─── Provided records ───
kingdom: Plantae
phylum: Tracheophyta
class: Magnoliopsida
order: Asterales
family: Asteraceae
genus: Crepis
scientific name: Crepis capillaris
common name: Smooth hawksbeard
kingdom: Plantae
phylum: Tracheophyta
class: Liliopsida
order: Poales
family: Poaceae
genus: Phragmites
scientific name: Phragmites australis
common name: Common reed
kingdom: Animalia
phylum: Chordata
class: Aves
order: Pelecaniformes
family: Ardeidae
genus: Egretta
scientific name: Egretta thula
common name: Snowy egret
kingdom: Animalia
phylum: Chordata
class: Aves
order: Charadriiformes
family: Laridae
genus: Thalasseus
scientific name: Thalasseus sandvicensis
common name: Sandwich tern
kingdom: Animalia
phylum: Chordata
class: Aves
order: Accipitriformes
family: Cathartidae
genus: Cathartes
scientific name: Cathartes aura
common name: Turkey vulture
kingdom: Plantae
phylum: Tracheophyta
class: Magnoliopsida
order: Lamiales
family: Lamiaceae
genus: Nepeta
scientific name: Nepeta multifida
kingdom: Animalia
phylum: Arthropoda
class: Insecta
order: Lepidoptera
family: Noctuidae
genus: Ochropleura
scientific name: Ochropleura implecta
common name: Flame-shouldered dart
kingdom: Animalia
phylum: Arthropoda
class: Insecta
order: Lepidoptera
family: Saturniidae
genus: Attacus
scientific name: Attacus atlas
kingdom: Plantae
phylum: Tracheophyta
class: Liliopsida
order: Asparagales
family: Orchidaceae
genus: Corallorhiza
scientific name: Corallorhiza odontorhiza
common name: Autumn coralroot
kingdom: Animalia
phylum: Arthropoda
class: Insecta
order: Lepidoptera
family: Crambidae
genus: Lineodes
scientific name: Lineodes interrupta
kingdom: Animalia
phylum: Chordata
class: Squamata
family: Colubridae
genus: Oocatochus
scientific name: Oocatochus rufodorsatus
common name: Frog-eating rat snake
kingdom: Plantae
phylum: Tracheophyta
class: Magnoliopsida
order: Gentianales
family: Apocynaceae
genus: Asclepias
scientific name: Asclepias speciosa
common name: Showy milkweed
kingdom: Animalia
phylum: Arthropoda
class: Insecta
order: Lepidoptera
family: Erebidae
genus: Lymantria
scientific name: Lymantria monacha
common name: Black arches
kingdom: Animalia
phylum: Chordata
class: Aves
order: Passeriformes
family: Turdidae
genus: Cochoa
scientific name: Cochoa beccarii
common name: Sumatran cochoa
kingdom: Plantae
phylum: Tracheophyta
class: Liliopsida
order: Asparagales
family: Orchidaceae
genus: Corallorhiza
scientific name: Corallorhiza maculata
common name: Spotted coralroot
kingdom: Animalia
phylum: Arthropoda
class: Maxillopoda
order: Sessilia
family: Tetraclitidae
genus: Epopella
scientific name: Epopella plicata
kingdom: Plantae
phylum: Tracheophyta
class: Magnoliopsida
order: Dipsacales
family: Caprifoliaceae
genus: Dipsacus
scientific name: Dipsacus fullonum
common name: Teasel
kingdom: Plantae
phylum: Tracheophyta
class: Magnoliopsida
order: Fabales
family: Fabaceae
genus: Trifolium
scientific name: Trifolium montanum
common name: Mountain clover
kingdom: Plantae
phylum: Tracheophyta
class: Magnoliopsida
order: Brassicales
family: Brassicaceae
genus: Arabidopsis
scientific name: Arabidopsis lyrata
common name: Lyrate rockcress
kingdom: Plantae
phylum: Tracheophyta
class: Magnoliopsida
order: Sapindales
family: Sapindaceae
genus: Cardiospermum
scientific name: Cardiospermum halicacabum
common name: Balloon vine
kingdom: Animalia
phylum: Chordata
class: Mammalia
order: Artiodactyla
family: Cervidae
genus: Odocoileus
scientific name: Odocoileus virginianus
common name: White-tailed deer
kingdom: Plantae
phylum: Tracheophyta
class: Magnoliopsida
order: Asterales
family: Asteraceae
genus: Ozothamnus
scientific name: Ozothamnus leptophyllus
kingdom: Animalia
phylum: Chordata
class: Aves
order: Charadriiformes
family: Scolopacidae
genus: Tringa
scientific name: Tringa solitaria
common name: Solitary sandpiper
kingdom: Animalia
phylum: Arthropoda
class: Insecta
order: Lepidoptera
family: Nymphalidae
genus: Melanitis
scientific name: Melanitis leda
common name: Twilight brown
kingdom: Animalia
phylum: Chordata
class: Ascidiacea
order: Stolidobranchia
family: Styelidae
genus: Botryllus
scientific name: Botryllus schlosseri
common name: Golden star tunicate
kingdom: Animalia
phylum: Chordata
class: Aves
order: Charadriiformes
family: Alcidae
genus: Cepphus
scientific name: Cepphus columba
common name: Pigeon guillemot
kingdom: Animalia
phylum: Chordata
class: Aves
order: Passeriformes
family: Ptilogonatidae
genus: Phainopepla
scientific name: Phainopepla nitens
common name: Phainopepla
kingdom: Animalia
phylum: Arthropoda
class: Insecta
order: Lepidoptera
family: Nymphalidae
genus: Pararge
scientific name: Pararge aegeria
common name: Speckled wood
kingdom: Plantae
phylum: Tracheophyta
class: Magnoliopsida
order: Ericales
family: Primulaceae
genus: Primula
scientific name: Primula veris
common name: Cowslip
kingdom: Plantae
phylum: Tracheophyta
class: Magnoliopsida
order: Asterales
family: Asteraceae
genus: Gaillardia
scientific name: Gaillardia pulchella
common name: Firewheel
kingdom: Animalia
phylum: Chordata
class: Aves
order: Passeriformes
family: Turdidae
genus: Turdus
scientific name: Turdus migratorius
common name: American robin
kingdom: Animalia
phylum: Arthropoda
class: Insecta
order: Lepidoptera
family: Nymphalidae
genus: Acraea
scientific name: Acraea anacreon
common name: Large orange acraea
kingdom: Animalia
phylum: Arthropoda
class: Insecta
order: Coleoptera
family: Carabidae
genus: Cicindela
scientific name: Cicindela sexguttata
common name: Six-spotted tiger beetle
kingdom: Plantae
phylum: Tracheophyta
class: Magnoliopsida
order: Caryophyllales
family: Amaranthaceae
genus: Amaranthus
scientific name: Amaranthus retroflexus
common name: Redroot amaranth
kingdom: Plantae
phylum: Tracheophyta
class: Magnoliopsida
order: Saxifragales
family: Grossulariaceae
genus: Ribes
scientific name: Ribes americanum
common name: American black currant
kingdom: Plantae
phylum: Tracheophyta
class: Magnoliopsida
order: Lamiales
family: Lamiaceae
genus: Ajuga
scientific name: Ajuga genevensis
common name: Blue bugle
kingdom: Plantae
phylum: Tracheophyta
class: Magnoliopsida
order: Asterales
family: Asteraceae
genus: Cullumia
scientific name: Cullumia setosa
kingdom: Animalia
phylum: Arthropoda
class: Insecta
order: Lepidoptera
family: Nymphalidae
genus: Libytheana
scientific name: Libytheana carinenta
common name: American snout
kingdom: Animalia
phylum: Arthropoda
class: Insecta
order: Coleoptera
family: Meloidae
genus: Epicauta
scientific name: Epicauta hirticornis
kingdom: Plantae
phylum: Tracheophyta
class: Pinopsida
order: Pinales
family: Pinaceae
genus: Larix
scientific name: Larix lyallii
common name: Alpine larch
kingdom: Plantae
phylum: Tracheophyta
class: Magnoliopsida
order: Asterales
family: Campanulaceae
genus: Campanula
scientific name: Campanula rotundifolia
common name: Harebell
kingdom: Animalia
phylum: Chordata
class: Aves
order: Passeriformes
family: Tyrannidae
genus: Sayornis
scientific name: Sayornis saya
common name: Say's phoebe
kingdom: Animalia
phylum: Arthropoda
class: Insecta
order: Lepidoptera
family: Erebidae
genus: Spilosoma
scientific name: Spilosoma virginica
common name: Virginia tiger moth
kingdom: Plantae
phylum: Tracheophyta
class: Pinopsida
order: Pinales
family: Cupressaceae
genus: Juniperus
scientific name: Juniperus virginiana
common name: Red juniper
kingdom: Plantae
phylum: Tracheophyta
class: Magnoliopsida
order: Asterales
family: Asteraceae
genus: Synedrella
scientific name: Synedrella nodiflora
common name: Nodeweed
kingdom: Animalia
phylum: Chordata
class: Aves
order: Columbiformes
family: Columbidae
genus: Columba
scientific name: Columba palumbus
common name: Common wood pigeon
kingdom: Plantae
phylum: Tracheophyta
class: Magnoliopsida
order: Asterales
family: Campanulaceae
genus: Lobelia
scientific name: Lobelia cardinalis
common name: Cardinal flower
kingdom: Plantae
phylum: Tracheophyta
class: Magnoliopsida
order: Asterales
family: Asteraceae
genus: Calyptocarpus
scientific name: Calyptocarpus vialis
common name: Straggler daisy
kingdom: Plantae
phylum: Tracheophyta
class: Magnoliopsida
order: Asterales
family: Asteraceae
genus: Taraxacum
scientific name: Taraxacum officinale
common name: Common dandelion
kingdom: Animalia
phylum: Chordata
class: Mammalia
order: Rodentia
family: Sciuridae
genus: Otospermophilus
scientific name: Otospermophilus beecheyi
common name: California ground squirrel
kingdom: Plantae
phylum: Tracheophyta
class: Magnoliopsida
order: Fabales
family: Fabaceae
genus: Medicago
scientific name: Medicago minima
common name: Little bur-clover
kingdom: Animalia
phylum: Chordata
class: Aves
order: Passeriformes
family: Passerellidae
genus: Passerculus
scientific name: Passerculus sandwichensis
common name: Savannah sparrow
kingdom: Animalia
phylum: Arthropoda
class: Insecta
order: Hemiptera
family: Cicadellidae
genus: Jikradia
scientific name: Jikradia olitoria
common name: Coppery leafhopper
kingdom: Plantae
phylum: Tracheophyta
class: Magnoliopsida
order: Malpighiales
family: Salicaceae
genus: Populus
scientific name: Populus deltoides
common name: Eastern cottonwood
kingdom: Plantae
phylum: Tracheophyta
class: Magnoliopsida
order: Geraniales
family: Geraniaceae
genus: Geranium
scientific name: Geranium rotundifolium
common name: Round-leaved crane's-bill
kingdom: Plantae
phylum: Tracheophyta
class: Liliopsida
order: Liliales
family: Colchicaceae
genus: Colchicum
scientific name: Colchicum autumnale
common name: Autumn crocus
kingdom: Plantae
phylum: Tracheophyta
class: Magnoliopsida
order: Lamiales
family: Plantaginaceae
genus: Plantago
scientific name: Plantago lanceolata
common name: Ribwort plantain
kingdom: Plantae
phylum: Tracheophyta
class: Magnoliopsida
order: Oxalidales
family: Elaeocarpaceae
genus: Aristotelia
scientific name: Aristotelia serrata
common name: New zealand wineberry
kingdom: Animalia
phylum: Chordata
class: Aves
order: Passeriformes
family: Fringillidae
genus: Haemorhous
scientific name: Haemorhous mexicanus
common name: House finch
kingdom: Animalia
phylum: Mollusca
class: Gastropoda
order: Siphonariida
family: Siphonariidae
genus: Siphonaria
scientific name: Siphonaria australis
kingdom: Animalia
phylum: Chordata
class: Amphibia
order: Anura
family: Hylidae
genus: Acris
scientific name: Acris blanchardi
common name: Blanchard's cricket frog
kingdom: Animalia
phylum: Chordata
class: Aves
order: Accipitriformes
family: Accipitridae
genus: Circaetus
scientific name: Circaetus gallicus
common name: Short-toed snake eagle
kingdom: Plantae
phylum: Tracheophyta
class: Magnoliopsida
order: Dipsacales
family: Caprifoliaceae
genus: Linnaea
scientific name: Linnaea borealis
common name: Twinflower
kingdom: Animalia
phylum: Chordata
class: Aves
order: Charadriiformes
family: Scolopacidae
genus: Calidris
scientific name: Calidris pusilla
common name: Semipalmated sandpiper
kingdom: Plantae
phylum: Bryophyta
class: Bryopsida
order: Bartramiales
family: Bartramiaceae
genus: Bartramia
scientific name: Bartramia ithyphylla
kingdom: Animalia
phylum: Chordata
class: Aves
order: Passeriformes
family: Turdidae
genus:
───
What the exercise asks - Starting with the first line of the entries and going on through the line with "scientific name: Oocatochus rufodorsatus", write those lines out again, changing "common name" to "vernacular name" wherever it appears and leaving everything else unchanged.

Result below -
kingdom: Plantae
phylum: Tracheophyta
class: Magnoliopsida
order: Asterales
family: Asteraceae
genus: Crepis
scientific name: Crepis capillaris
vernacular name: Smooth hawksbeard
kingdom: Plantae
phylum: Tracheophyta
class: Liliopsida
order: Poales
family: Poaceae
genus: Phragmites
scientific name: Phragmites australis
vernacular name: Common reed
kingdom: Animalia
phylum: Chordata
class: Aves
order: Pelecaniformes
family: Ardeidae
genus: Egretta
scientific name: Egretta thula
vernacular name: Snowy egret
kingdom: Animalia
phylum: Chordata
class: Aves
order: Charadriiformes
family: Laridae
genus: Thalasseus
scientific name: Thalasseus sandvicensis
vernacular name: Sandwich tern
kingdom: Animalia
phylum: Chordata
class: Aves
order: Accipitriformes
family: Cathartidae
genus: Cathartes
scientific name: Cathartes aura
vernacular name: Turkey vulture
kingdom: Plantae
phylum: Tracheophyta
class: Magnoliopsida
order: Lamiales
family: Lamiaceae
genus: Nepeta
scientific name: Nepeta multifida
kingdom: Animalia
phylum: Arthropoda
class: Insecta
order: Lepidoptera
family: Noctuidae
genus: Ochropleura
scientific name: Ochropleura implecta
vernacular name: Flame-shouldered dart
kingdom: Animalia
phylum: Arthropoda
class: Insecta
order: Lepidoptera
family: Saturniidae
genus: Attacus
scientific name: Attacus atlas
kingdom: Plantae
phylum: Tracheophyta
class: Liliopsida
order: Asparagales
family: Orchidaceae
genus: Corallorhiza
scientific name: Corallorhiza odontorhiza
vernacular name: Autumn coralroot
kingdom: Animalia
phylum: Arthropoda
class: Insecta
order: Lepidoptera
family: Crambidae
genus: Lineodes
scientific name: Lineodes interrupta
kingdom: Animalia
phylum: Chordata
class: Squamata
family: Colubridae
genus: Oocatochus
scientific name: Oocatochus rufodorsatus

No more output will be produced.